I use a Sony a6500, along with my Mark IV Canon. The big thing in favor of the Sony vs the Canon M is the in-body IS. Digital when shooting movies doesn't cut it for me. I love those cheap (but really good) Sigma lenses that don't have stabilization.


----------



## Devil007cz (Apr 11, 2018)

YuengLinger said:


> Do competitors' EVF's also blackout during use?


Sony A9 is blackout free.
Sony A6500 has minimal blackout comparable to OVF.


----------



## wazmunstr (Apr 11, 2018)

Devil007cz said:


> YuengLinger said:
> 
> 
> > Do competitors' EVF's also blackout during use?
> ...



what lens(s) are you using with the a6500? Did you go native? I want an a6500 because it's a lot of bang for your buck (I'm a vlogger) but I love my Canon lenses. Note: af has to work for me, most important feature when shooting video.


----------



## Bobbo (Apr 12, 2018)

TDP haven't reviewed the EF-M range so it's refreshing to see this one causing a stir. 
The Spec looks good for the pricepoint which is a change for Canon. Pity the 6Dii wasn't priced appropriately


----------



## neuroanatomist (Apr 12, 2018)

Bobbo said:


> TDP haven't reviewed the EF-M range...



M11-22, M28 Macro, and M55-200 reviews are posted, and M18-150 is coming soon.


----------



## YuengLinger (Apr 12, 2018)

wazmunstr said:


> Devil007cz said:
> 
> 
> > YuengLinger said:
> ...



Yes, but the a6500 has a buffer that takes *TWO MINUTES* to clear. Zzzzzzzzzzz... No thanks!


----------



## wsmith96 (Apr 12, 2018)

Bobbo said:


> TDP haven't reviewed the EF-M range so it's refreshing to see this one causing a stir.
> The Spec looks good for the pricepoint which is a change for Canon. Pity the 6Dii wasn't priced appropriately



Bobbo,
The EF-M reviews aren’t shown on the main page menu, but they are there. Click “review” twice and a new page comes up with the reviews listed.


----------



## woodman411 (Apr 12, 2018)

Bobbo said:


> ... Pity the 6Dii wasn't priced appropriately



Are you referring to the 6d2's price at launch? Because 5 months after launch, during the Black Friday period, authorized USA sellers were pricing it at $1350, it is now $1379 gray market. At the 1300 mark, I think it represents a very good value.


----------



## Talys (Apr 12, 2018)

This looks like a great camera.


----------



## ritholtz (Apr 12, 2018)

is there any improvement in IQ between 80d, SL2 and M50. There is a jump from digic 6 to 8 between them.


----------



## ajfotofilmagem (Apr 12, 2018)

ritholtz said:


> is there any improvement in IQ between 80d, SL2 and M50. There is a jump from digic 6 to 8 between them.


Probably the JPEG photo straight out of the camera, should be better with the DIGIC 8.
For RAW photos, it should not make a noticeable difference.


----------



## mb66energy (Apr 13, 2018)

ritholtz said:


> is there any improvement in IQ between 80d, SL2 and M50. There is a jump from digic 6 to 8 between them.



Maybe it helps to compare the images provided by dpreview under the M50 review
https://www.dpreview.com/reviews/canon-eos-m50/6
between these cameras.
WARNING: M series and SLR cameras maybe use different lenses! So the results are maybe not absolutely comparable.

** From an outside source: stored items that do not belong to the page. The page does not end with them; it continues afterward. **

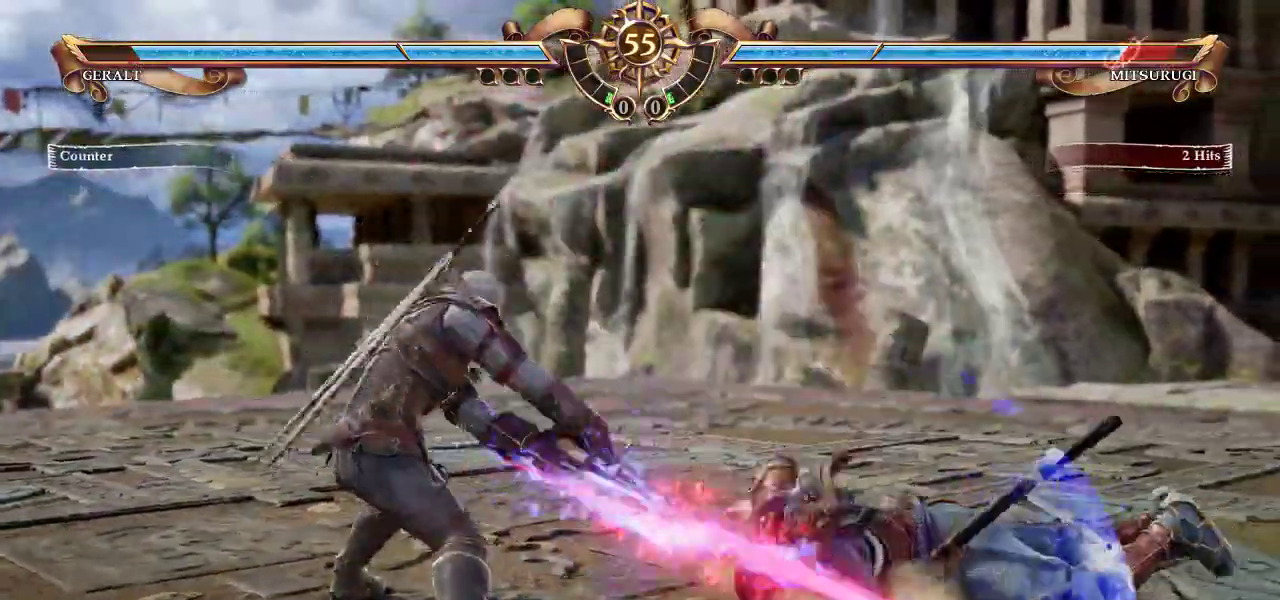
{"buttons": ["CROSS"], "left_stick": "center", "events": [[200, "CROSS", "up"], [267, "left_stick", "down-left"], [317, "TRIANGLE", "down"], [383, "TRIANGLE", "up"], [417, "left_stick", "center"], [500, "CROSS", "down"]]}
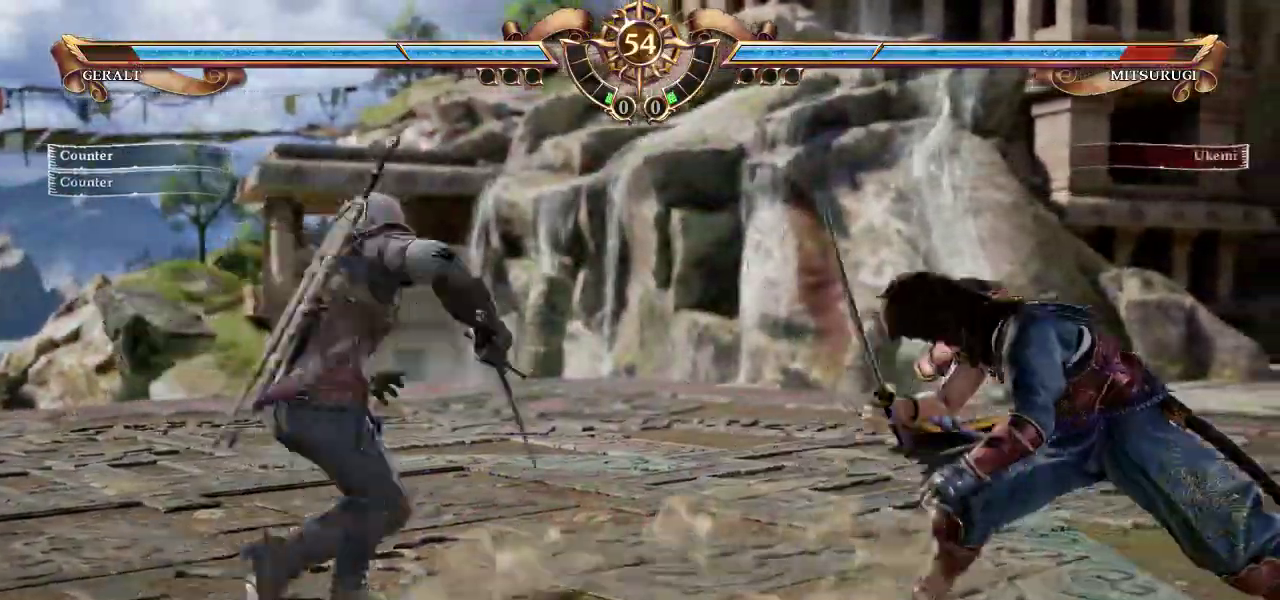
{"buttons": ["CROSS"], "left_stick": "center", "events": []}
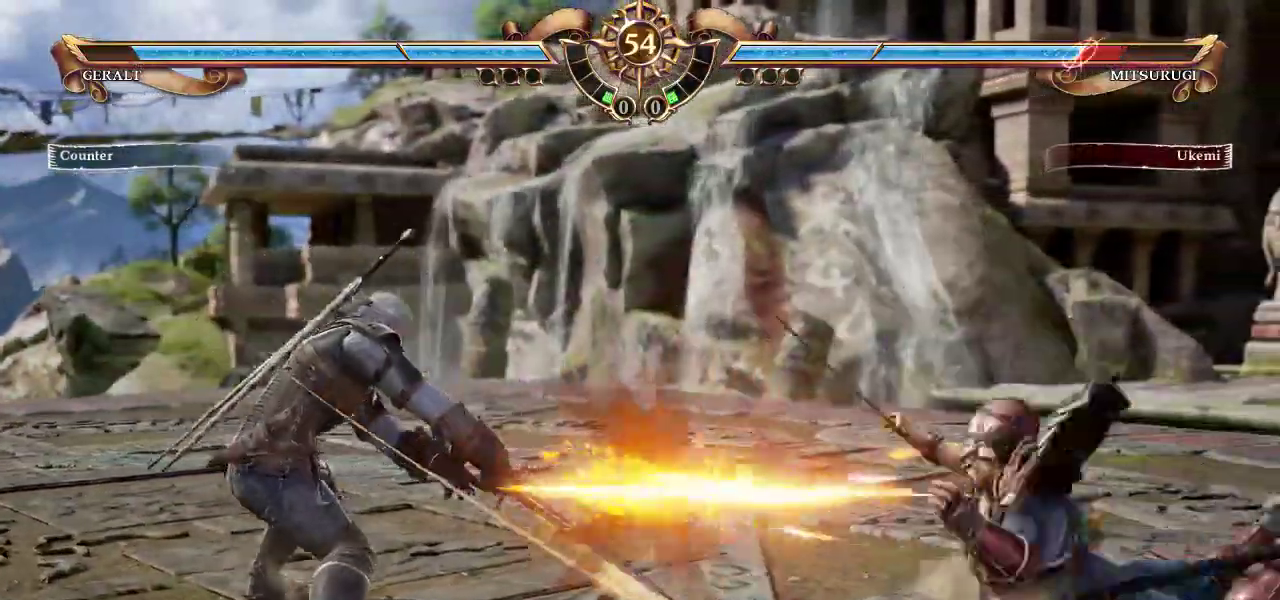
{"buttons": [], "left_stick": "up", "events": [[150, "CROSS", "up"], [300, "left_stick", "up"]]}
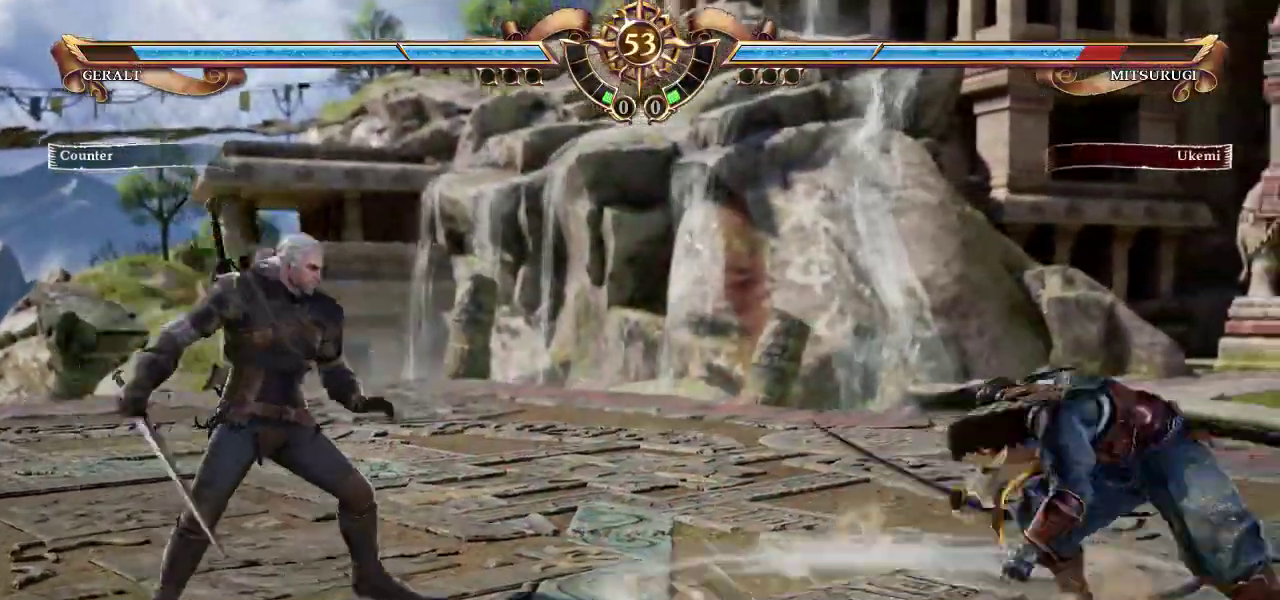
{"buttons": [], "left_stick": "center", "events": [[33, "CROSS", "down"], [50, "left_stick", "center"], [167, "CROSS", "up"], [267, "left_stick", "left"], [367, "left_stick", "center"]]}
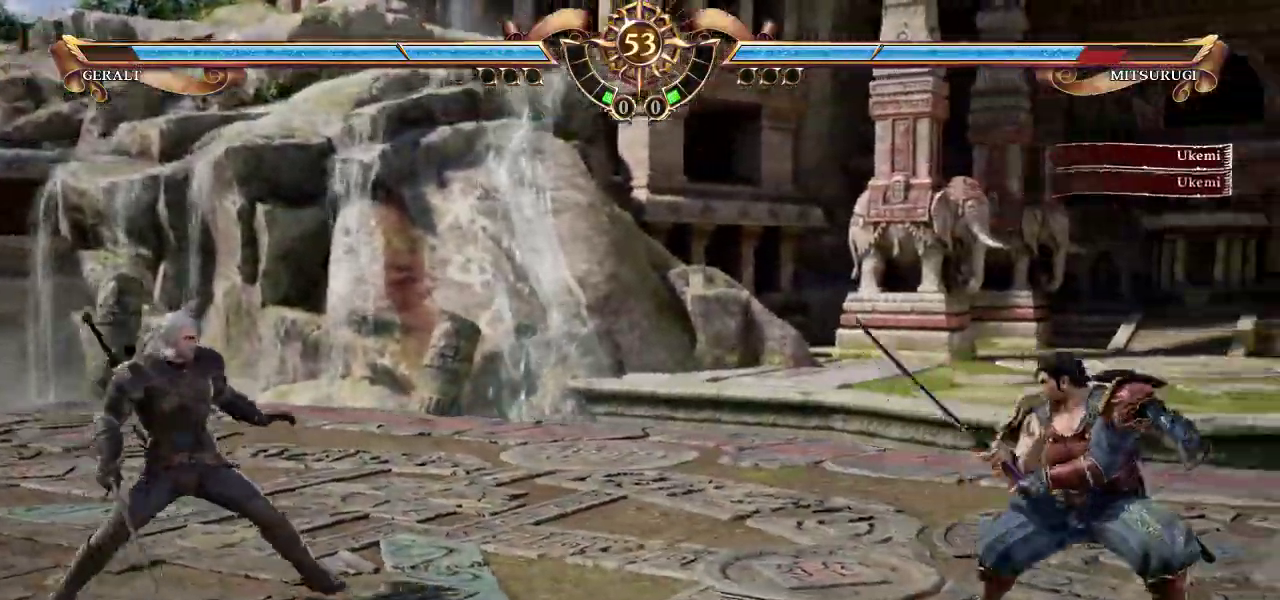
{"buttons": ["CROSS"], "left_stick": "center", "events": [[33, "left_stick", "down"], [150, "left_stick", "center"], [417, "CROSS", "down"]]}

What I see: No real difference at all and definitely NO JUMP.


----------



## bdbender4 (Apr 14, 2018)

Need EOS-M primes besides the 22mm! There is a chorus of this out there; has been for quite a while.

I used my M5 with the adapter and EF lenses for most of 2017 while waiting for some non-consumer-zoom lenses. I figured the release of the M5 signaled Canon was finally getting serious about EOS-M. Not. 

The adapter works well, and I used the 24mm and 35mm IS EF lenses a lot. The images are great, but after a year I got really tired of a comparatively big honking lens on the small body. For me, it totally defeated the point of mirrorless giving good image quality while being small and light. I have since sold my entire EF system, since that was the only use I was making of it any more. (After using APS-C mirrorless, the 6D and 24-70 f/2.8 felt like carrying an anvil around.)

The 11-22 is a good lens, but slow in order to stay small. I am waiting for the rumored 35mm prime. A little doubtful about it, though, given the recent interviews with Canon brass at CP+ where they say mirrorless is the new entry-level APS-C even if it cannibalizes the cheap DSLRs.

Oh well. I have a Fuji X-T20 and Fuji has just about whatever lens you want other than long primes. I much prefer using the Canon M5 body, but Fuji just updated the X-T20 firmware, which can't hurt. So I will go use that with three Fuji primes while I watch to see what becomes of EOS-M.


----------



## neuroanatomist (Apr 14, 2018)

bdbender4 said:


> Need EOS-M primes besides the 22mm!



EF-M 28mm f/3.5 Macro IS STM. 




bdbender4 said:


> I used my M5 with the adapter and EF lenses for most of 2017 while waiting for some non-consumer-zoom lenses. I figured the release of the M5 signaled Canon was finally getting serious about EOS-M. Not.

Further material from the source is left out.